What happened in the lungs

After infecting the mice with influenza, the team observed that NK cells in the lungs produced high levels of PD-L1. When they treated the mice with an antibody that activated PD-L1 signaling, the NK cells became substantially better at killing virus-infected cells. The treated mice survived longer than untreated controls.

One detail stood out: the improved viral clearance did not come at the cost of collateral tissue damage. In many respiratory infections, the immune response itself causes as much harm as the virus - a phenomenon familiar from severe COVID-19 cases. Here, activating PD-L1 appeared to enhance precision rather than brute-force destruction.

The mechanism involved a downstream molecule called TRAIL (tumor necrosis factor-related apoptosis-inducing ligand). PD-L1 signaling in NK cells increased TRAIL expression, and TRAIL is specifically designed to trigger programmed cell death in infected or damaged cells. The result was more targeted killing of flu-infected cells without the inflammatory collateral damage that often accompanies aggressive immune responses.

And there was another surprise. In cancer, PD-L1 works by interacting with PD-1. But in this flu model, the enhanced NK cell function operated independently of PD-1. PD-L1 was sending signals inside the NK cells themselves, a form of reverse signaling that had not been well characterized in viral infection.

Human signals in COVID-19 patients

The researchers also examined human lung tissue and blood samples from COVID-19 patients. They found similarly increased expression of both PD-L1 and TRAIL in lung NK cells, suggesting that the mechanism observed in mice may extend to human respiratory viral infections. This does not prove the same protective function operates in people, but it establishes that the molecular players are present and active during severe viral lung disease.

"Most healthy people don't die from the flu when they get sick," Paust said. "It's really the very young, the very old, and certainly the immunocompromised who are at risk of dying. Immunocompromised patients with flu usually die from severe complications, especially viral or secondary bacterial pneumonia leading to respiratory failure, sometimes with sepsis and multi-organ failure."

What this might mean for cancer therapy

The findings carry an intriguing implication for oncology. If PD-L1 can send functional signals inside cells during viral infection, it may do the same in tumors. That could help explain a puzzle that has nagged the immunotherapy field: why drugs that block PD-L1 and drugs that block PD-1 - two sides of the same checkpoint pathway - do not always produce identical results in cancer patients.

"If PD-L1 is sending signals inside cells during flu infection, it may do the same in cancer and other diseases," Paust said. "That could reshape how we think about immune checkpoints, because this molecule's role may depend on which cells carry it. In the lung, PD-L1 may be doing two jobs at once."
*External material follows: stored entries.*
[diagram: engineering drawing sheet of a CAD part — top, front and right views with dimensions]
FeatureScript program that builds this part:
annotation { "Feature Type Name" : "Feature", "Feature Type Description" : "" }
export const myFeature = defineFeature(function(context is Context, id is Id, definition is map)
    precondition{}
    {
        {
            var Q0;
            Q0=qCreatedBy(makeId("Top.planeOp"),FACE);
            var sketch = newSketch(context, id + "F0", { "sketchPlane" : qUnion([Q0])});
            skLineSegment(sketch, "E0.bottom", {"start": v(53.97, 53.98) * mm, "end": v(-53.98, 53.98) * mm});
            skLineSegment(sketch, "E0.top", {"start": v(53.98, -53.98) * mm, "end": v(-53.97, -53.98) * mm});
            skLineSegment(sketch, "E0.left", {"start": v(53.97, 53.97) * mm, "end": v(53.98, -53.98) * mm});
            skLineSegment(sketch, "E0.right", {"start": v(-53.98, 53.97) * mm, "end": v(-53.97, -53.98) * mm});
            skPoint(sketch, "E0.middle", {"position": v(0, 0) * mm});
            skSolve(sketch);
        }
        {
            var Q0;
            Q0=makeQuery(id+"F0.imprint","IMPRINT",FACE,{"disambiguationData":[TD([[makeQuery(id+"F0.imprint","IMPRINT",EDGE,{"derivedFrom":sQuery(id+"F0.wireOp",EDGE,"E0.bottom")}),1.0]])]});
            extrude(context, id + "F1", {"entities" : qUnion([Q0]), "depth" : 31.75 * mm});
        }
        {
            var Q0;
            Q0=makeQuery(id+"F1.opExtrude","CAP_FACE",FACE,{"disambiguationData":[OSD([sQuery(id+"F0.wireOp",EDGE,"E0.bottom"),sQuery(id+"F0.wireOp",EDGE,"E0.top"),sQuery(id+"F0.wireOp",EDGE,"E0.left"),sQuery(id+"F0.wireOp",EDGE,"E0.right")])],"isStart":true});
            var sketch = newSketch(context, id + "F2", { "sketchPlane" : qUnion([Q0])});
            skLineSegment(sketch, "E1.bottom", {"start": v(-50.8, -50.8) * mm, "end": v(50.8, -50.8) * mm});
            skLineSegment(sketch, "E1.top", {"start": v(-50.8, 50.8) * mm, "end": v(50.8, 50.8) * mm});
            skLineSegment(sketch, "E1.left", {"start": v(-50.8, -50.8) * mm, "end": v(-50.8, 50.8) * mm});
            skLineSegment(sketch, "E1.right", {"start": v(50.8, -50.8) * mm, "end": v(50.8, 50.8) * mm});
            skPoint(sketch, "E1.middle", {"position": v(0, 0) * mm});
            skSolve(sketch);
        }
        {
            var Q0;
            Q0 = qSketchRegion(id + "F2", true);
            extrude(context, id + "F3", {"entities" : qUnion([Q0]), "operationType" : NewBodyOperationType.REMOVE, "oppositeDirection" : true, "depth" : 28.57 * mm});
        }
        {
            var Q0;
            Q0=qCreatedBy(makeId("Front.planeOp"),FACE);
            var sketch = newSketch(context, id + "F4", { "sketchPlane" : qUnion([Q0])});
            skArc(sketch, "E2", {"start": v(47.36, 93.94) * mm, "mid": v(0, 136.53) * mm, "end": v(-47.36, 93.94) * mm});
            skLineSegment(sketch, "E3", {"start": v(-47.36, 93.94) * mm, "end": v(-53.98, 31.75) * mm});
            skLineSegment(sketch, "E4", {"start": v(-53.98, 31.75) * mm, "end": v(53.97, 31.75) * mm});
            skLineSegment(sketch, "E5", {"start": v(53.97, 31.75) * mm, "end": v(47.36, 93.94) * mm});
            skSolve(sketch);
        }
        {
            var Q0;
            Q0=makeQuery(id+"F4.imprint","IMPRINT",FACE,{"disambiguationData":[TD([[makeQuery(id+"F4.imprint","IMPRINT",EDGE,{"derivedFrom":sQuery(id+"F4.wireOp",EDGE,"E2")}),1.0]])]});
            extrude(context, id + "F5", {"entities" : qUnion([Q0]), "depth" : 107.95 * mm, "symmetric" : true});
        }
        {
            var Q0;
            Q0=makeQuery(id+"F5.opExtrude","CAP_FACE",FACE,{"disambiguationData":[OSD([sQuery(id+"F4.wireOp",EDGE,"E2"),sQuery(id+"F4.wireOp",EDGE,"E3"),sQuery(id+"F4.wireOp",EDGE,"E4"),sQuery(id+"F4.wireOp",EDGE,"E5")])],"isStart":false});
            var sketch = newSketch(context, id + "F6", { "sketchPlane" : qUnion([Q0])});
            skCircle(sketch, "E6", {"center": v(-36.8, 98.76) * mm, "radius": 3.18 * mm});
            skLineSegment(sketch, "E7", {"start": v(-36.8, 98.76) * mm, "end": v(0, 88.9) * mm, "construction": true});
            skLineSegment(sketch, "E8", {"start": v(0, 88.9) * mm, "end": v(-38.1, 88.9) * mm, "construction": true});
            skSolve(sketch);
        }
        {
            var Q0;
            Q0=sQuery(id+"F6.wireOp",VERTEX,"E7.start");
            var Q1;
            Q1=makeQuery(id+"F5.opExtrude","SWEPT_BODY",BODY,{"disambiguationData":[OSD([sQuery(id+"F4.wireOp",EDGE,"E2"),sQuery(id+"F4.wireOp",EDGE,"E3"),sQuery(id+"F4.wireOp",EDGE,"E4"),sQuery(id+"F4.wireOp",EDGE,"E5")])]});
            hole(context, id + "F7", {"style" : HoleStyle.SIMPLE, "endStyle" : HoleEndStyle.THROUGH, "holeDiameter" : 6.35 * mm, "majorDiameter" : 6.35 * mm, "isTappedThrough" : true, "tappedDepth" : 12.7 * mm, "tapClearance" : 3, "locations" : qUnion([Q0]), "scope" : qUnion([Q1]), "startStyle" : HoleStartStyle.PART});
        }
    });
Mouse model, open questions

The study's most significant limitation is also its most obvious: the mice used lacked T and B cells entirely. That is a useful model for studying immunocompromised patients, but it does not replicate the immune environment of healthy individuals, where T cells, B cells, and NK cells all interact. The next step, which Paust's team is already pursuing, is to study how PD-L1 behaves in lungs with a full, intact immune system.

"We still don't understand how PD-L1 behaves in healthy lungs with a full immune system," Paust acknowledged. "Figuring that out could help us understand how the lung regulates immune responses to viral infection."

The study also involved only influenza. Whether PD-L1 plays the same protective role in other respiratory viruses - RSV, parainfluenza, or future pandemic strains - remains unknown. And translating a finding from mice to a viable human therapy would require years of additional preclinical and clinical work.

But the core finding reframes a well-known molecule. PD-L1 is not simply a brake on immunity. In the right context, on the right cells, it can be an accelerator - and that distinction may matter for both infectious disease and the next generation of cancer treatments.